Pelo segundo ano consecutivo, a imensa maioria dos Tribunais de Justiça não conseguiu cumprir a meta de julgar processos antigos. Em 2025, somente o TJ-RR conseguiu zerar todos os casos que estavam pendentes de análise há 15 anos ou mais.

As cortes estaduais tiveram uma meta quase idêntica em 2024, mas nenhuma delas conseguiu cumpri-la. O objetivo foi mantido para 2025, mas o avanço foi mínimo.

Essa é uma das poucas metas que os tribunais apresentam dificuldades para cumprir. Os diferentes ramos da Justiça cumpriram ou ultrapassaram a maioria das metas dos últimos dois anos, que são estabelecidas por eles próprios.

Ao fim de cada ano, todos se reúnem no Encontro Nacional do Poder Judiciário e discutem metas para o ano seguinte, sob a coordenação do Conselho Nacional de Justiça.

No encontro de 2024, representantes dos TJs entraram em acordo pelo objetivo de zerar em 2025 os processos de conhecimento pendentes de julgamento há 15 anos ou mais. Esse era um dos eixos de uma das metas oficiais — chamada de Meta 2, que também envolvia o julgamento de processos distribuídos até anos mais recentes.

Processos de conhecimento são aqueles nos quais se pede a declaração ou o reconhecimento de um direito. Eles representam a maior parte dos casos e se diferenciam dos processos de execução, que buscam o cumprimento de uma obrigação já reconhecida.

No encontro de 2025, os TJs definiram o mesmo objetivo, que valerá para 2026. Ou seja, neste ano, esses tribunais terão novamente a meta de julgar 100% dos casos pendentes há 15 anos ou mais.

Falha geral

Os dados do painel disponibilizado pelo CNJ para o acompanhamento das metas de 2025, atualizado até 31 de dezembro daquele ano, permitem afirmar com segurança o cumprimento da meta somente por parte do TJ-RR.

O painel do CNJ também informa desde agosto do último ano o cumprimento de 100% da meta para o TJ-TO. Mas, à época, o próprio tribunal desmentiu o dado e disse à revista eletrônica Consultor Jurídico que ainda tinha 265 processos pendentes de julgamento no fim de junho (84,8% da meta já havia sido cumprida). Procurada pela ConJur para atualizar as informações, a corte não explicou quantos desses casos foram julgados até o final de dezembro.

Alguns poucos TJs chegaram perto de cumprir o objetivo. O TJ-MA, por exemplo, chegou a 99%. Somente outros dois passaram de 90%: TJ-AP (94,8%) e TJ-RO (92,7%).

Mesmo o TJ-RR tem uma peculiaridade que lhe permitiu cumprir a meta: o baixo número de processos pendentes há tanto tempo. O painel informa que o passivo era de apenas 41 casos.

Esse era o menor número entre todas as cortes estaduais. Somente TJ-AC e TJ-AP tinham um acervo pendente comparável, com menos de 100 processos. A maioria está na casa dos milhares. O maior de todos era o de São Paulo, com 115 mil.

Dados fornecidos >>

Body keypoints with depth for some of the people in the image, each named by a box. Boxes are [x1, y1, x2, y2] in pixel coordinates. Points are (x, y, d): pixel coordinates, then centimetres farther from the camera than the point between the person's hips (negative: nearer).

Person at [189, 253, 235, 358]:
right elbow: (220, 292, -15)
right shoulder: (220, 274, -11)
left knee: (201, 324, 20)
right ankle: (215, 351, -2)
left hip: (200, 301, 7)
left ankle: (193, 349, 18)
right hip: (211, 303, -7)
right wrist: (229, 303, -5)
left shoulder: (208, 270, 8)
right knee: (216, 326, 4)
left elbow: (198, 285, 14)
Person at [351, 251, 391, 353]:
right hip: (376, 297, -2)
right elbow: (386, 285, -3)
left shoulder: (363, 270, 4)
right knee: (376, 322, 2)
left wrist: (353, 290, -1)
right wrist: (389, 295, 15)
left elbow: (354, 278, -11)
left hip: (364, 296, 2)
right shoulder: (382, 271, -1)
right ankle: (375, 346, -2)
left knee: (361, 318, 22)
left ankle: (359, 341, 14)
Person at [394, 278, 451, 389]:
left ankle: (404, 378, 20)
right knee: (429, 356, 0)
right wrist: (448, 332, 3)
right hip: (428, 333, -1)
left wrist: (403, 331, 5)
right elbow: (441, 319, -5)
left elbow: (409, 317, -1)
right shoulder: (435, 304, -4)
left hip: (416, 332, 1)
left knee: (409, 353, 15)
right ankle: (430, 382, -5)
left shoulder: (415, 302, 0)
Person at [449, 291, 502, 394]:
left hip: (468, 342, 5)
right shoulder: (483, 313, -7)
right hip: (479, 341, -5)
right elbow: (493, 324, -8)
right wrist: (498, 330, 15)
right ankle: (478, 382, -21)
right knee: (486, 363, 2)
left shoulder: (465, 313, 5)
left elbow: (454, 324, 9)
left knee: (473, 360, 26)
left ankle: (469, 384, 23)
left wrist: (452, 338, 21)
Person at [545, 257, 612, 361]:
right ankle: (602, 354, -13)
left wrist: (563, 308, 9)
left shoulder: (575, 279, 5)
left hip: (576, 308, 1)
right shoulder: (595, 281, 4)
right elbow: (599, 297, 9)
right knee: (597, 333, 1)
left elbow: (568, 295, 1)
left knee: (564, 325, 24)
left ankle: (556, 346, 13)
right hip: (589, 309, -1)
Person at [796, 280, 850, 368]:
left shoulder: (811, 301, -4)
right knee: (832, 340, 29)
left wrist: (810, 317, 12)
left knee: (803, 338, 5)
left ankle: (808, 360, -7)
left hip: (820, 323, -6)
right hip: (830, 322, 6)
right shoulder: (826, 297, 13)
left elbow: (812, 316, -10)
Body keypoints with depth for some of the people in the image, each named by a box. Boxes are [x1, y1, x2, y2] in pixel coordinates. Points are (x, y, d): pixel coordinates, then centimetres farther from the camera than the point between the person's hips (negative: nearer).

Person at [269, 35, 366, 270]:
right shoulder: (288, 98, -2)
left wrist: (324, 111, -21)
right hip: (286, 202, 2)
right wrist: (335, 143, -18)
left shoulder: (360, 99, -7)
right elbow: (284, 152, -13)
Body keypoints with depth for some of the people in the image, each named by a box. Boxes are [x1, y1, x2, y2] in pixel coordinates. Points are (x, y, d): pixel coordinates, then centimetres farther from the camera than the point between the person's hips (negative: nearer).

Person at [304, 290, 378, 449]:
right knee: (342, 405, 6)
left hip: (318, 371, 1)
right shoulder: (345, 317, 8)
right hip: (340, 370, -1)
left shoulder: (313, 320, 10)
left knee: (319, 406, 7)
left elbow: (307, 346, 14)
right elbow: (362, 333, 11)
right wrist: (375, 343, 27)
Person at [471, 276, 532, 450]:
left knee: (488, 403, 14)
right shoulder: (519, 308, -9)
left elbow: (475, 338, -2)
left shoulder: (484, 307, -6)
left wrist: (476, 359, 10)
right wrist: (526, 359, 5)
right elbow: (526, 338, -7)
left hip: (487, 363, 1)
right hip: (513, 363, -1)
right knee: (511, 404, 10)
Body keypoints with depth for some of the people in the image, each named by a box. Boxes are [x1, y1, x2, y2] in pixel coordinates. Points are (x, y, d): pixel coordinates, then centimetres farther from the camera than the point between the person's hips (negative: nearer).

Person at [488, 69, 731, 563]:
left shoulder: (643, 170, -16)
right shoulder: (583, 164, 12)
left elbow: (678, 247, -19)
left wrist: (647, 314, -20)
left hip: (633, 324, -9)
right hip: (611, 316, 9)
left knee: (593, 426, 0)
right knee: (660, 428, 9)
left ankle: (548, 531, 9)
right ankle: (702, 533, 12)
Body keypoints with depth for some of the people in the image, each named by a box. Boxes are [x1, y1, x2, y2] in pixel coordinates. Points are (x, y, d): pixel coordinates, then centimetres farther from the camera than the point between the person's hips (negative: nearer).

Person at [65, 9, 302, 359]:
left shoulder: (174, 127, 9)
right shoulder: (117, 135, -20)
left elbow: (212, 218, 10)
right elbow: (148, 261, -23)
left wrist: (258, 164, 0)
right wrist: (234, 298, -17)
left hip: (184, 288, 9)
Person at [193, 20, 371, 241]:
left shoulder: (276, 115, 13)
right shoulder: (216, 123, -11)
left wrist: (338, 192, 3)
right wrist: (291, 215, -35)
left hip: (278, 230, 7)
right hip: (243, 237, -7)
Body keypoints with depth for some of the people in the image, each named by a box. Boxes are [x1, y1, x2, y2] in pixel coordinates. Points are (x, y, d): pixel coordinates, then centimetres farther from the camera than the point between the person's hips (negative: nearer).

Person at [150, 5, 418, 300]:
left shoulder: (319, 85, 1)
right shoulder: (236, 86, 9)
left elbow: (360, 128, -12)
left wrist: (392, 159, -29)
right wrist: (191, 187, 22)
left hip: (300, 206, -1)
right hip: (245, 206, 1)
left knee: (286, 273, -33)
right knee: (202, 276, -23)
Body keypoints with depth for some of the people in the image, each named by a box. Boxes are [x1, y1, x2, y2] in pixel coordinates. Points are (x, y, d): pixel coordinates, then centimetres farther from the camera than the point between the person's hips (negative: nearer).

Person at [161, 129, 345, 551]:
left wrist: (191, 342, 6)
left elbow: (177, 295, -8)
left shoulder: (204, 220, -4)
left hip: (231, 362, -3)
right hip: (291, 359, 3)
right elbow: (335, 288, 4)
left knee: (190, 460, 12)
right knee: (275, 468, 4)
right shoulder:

Detalhes do problema >> Retome o texto sobre a meta de julgamento de processos antigos nos Tribunais de Justiça e dê continuidade a ele logo após a última frase.

Sua resposta >>
O TJ-SP foi um dos quatro tribunais que não chegaram nem à metade do cumprimento da meta. A corte paulista conseguiu julgar somente 27,1% desses processos antigos. O único desempenho pior foi o do TJ-RJ, que concluiu apenas 11,9% do seu acervo de 48 mil casos pendentes.

As outras duas cortes com menos de 50% de cumprimento foram TJ-BA (40,5%) e TJ-RS (45,7%). Além disso, outras quatro ficaram bem próximas da metade da meta: TJ-MG (50,1%), TJ-ES (51%), TJ-CE (52,5%) e TJ-SC (56,2%).

Problema repetido

Há um avanço no cumprimento da meta, ainda que pequeno. Em 2024, os TJs tiveram o objetivo de identificar e julgar 100% dos processos de conhecimento pendentes de julgamento há 14 anos — ou seja, de 2010 para trás, mesmo ano de referência da meta de 2025.

Todos os tribunais falharam em cumpri-la em 2024. O TJ-RR foi quem chegou mais perto, com 98,4%. Também foi o único a conseguir julgar mais de 90% dos casos pendentes. Os números de 2025 foram um pouco melhores, com um tribunal atingindo 100% e outros três passando de 90%.

Em 2024, somente cinco tribunais ultrapassaram 75% da meta. Já no ano seguinte, 12 TJs atingiram essa marca. O total de tribunais que não chegaram à metade da meta também foi consideravelmente maior em 2024 (13 cortes, contra quatro em 2025).

painel do CNJ sobre as metas de 2024 não traz os dados do TJ-TO para esse objetivo.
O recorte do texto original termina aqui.